What the task requires:
Each line in the entries that has the word "Country" has to be copied.

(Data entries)
■ ■ ■

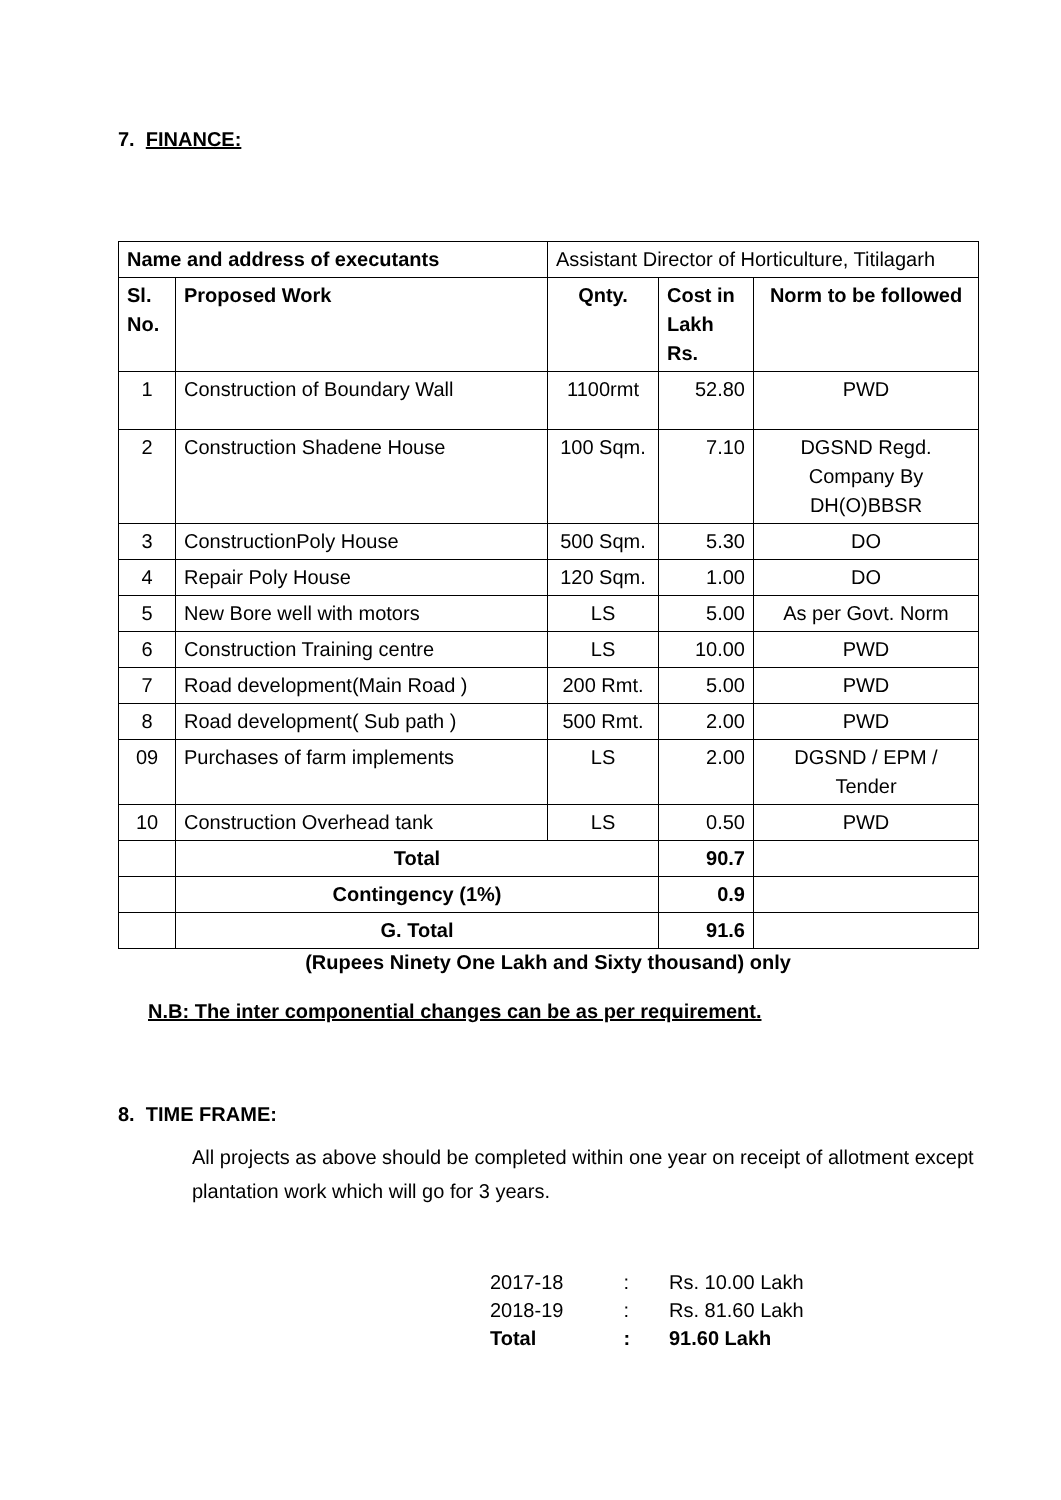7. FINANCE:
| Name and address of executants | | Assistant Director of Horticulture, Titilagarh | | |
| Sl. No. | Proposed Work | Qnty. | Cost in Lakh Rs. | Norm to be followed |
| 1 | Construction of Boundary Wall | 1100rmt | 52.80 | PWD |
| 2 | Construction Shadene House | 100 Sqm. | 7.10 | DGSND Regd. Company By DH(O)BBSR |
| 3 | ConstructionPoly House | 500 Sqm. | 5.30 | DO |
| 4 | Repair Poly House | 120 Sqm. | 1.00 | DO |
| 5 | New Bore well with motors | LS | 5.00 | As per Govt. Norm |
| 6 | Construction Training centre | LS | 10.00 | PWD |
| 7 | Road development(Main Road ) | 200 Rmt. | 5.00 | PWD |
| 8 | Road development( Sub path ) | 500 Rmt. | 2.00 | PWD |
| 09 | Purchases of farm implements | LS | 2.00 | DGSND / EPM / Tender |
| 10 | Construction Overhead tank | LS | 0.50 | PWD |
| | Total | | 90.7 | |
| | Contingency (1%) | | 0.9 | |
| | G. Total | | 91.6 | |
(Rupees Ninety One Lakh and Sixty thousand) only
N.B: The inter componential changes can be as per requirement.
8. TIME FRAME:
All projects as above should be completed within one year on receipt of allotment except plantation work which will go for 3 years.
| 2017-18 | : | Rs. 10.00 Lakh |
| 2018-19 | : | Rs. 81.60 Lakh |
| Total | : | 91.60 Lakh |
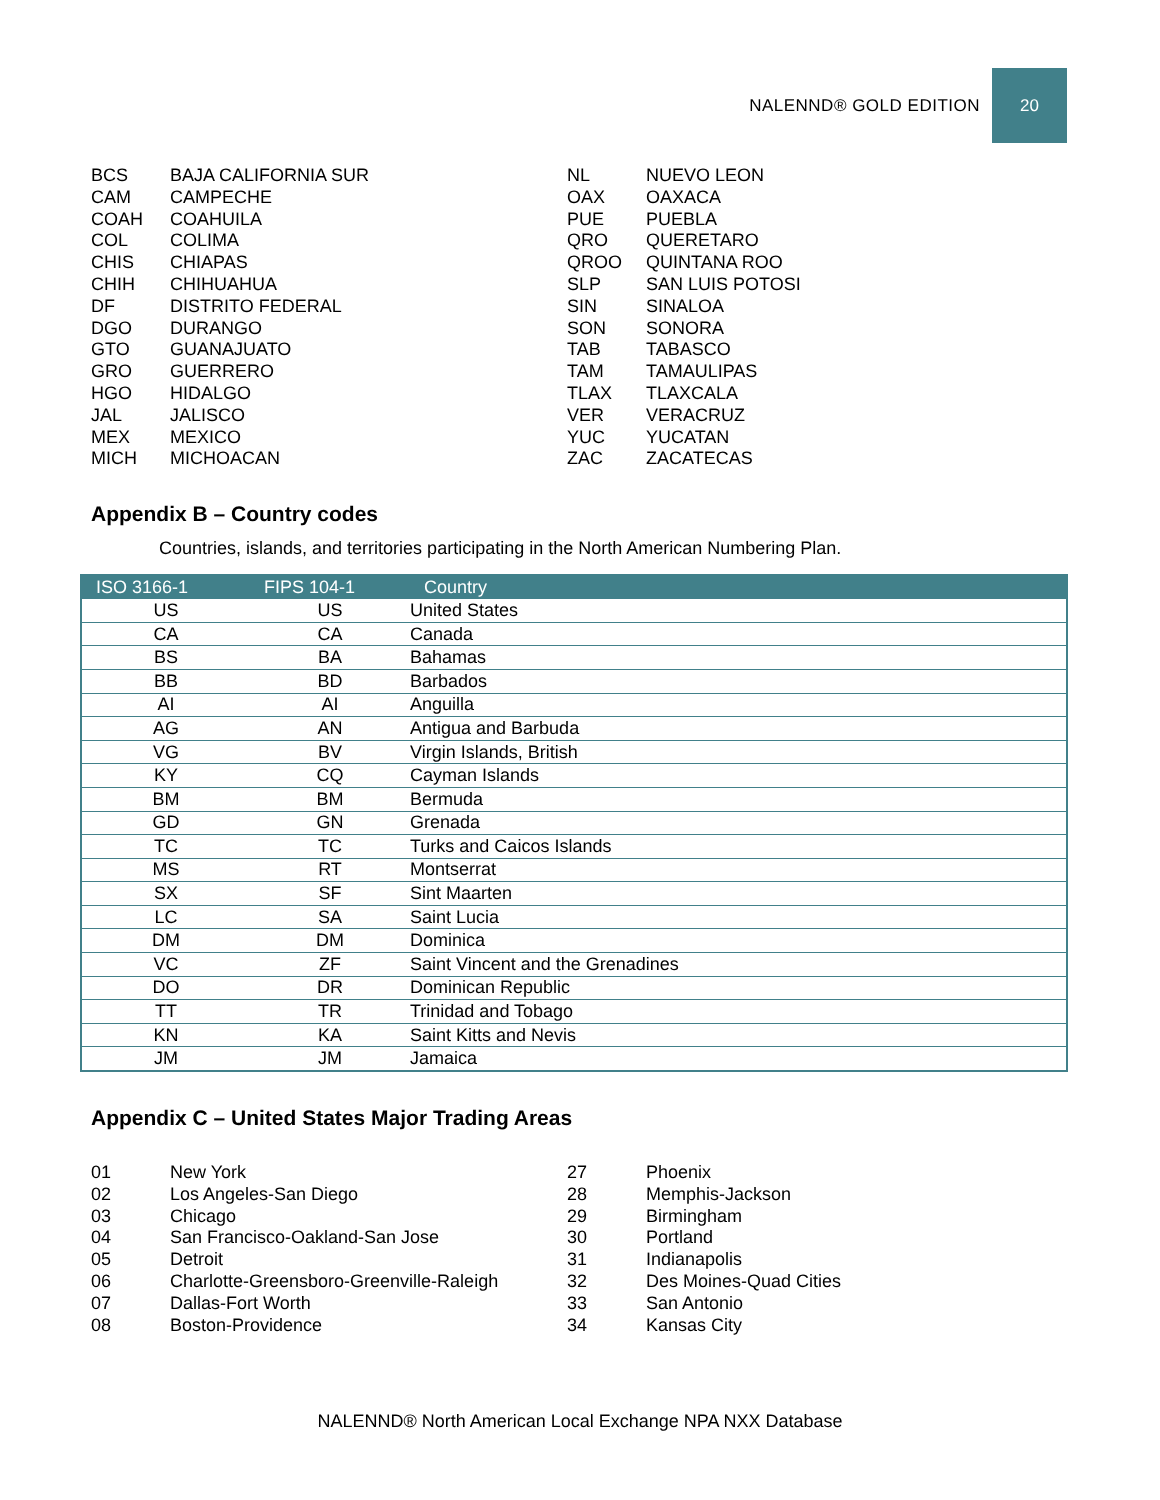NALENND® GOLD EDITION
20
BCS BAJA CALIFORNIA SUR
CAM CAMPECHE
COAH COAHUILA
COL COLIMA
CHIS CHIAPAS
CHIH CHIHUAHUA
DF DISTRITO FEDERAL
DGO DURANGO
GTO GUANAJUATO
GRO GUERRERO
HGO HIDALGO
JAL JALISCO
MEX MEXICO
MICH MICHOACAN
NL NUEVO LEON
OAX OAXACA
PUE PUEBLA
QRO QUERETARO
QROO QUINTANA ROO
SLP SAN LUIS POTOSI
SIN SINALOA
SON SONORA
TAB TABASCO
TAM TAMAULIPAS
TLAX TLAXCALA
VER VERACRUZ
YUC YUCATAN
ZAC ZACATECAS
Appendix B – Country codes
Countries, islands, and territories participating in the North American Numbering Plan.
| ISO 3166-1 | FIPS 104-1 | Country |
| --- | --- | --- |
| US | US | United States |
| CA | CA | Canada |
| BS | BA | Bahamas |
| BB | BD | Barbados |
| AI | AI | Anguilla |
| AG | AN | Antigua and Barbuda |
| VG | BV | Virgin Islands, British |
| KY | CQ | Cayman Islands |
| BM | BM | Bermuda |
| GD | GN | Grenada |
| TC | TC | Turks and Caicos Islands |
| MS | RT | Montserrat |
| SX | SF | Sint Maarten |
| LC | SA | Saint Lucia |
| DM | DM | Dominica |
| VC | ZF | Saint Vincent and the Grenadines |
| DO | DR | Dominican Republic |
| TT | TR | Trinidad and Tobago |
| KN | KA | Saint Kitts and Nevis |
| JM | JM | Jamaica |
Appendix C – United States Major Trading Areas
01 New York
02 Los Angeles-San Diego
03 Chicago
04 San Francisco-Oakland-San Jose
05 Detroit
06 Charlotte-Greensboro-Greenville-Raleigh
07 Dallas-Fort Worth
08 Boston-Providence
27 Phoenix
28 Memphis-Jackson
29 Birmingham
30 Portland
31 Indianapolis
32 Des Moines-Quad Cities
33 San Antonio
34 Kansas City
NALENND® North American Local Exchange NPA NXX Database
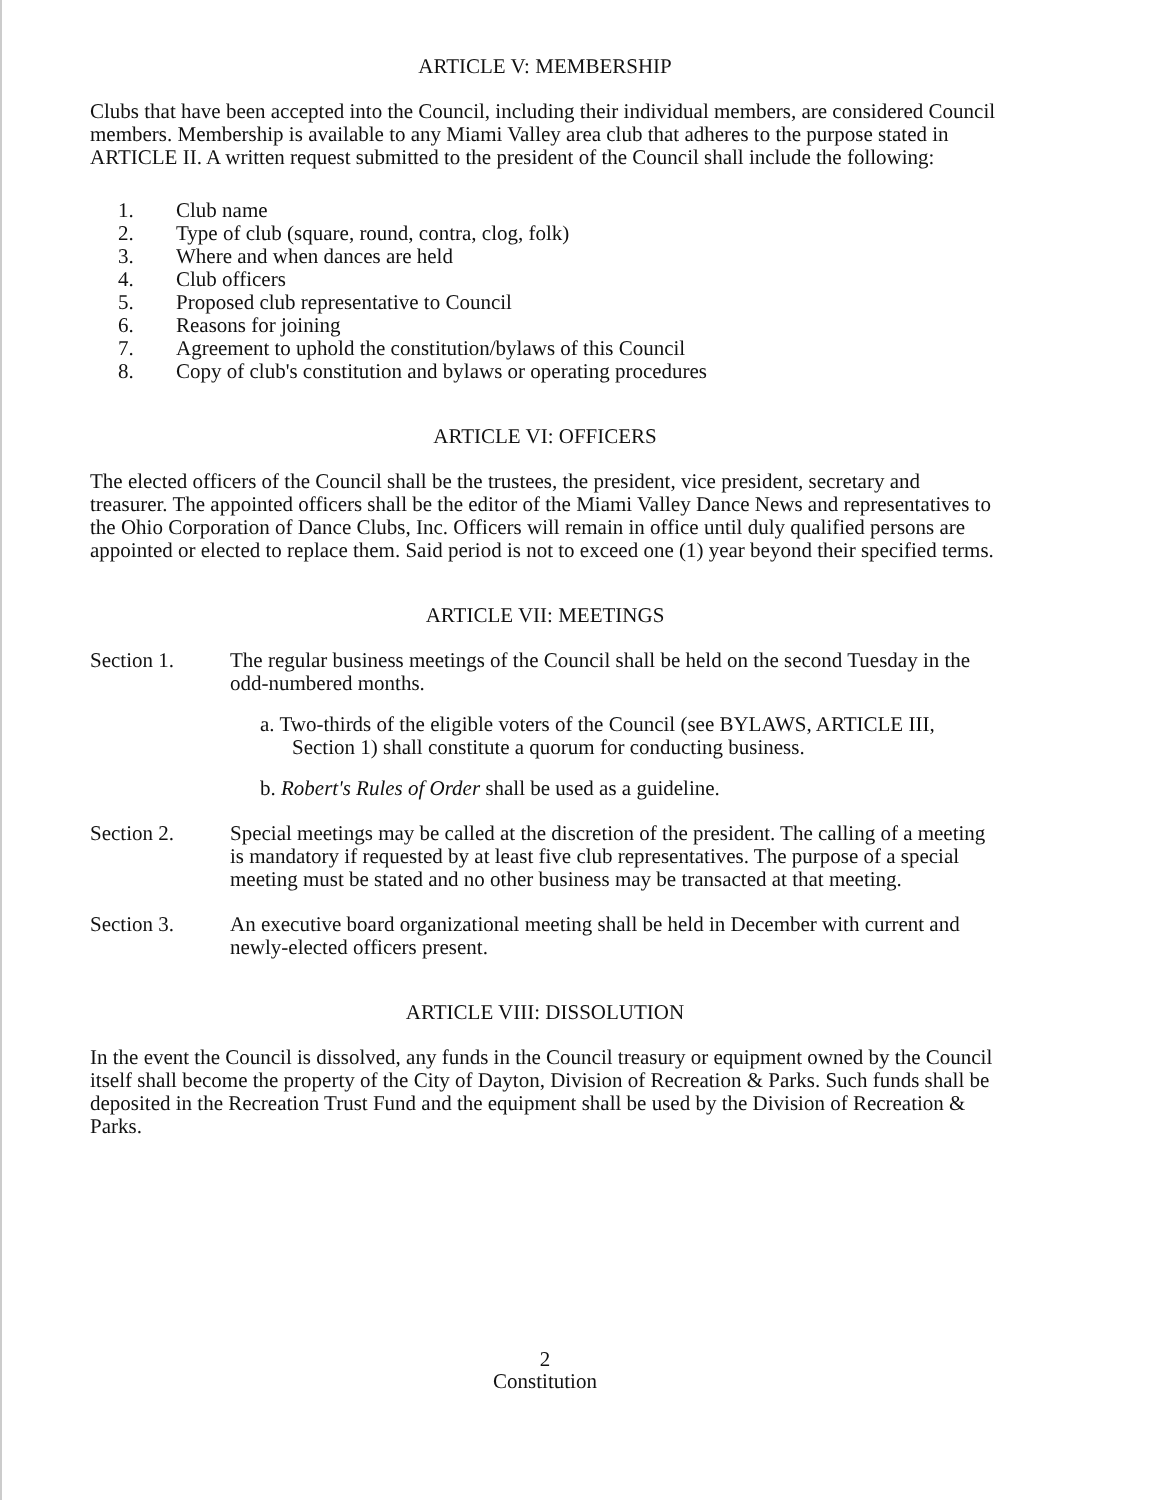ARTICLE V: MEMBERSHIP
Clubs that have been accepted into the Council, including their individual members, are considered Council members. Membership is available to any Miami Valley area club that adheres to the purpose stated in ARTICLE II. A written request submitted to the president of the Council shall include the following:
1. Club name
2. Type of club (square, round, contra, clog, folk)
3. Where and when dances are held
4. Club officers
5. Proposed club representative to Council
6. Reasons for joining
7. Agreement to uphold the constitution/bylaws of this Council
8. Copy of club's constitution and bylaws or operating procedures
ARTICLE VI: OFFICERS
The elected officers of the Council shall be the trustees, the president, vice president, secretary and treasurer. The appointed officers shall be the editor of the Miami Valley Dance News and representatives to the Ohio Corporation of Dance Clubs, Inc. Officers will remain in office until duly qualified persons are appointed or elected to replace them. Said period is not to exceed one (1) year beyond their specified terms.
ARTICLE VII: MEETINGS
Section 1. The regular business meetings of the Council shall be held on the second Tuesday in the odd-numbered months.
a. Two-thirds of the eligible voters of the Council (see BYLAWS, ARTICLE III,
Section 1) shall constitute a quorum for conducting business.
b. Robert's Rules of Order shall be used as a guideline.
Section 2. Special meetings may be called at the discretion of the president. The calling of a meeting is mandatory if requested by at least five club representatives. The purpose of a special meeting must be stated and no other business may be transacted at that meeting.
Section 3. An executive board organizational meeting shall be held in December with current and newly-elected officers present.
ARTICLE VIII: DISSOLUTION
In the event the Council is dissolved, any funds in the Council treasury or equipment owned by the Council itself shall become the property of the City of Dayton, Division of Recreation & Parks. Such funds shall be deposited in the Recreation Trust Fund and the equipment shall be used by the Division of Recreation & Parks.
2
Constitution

■ ■ ■

Solved exercise:
Appendix B – Country codes
| ISO 3166-1 | FIPS 104-1 | Country |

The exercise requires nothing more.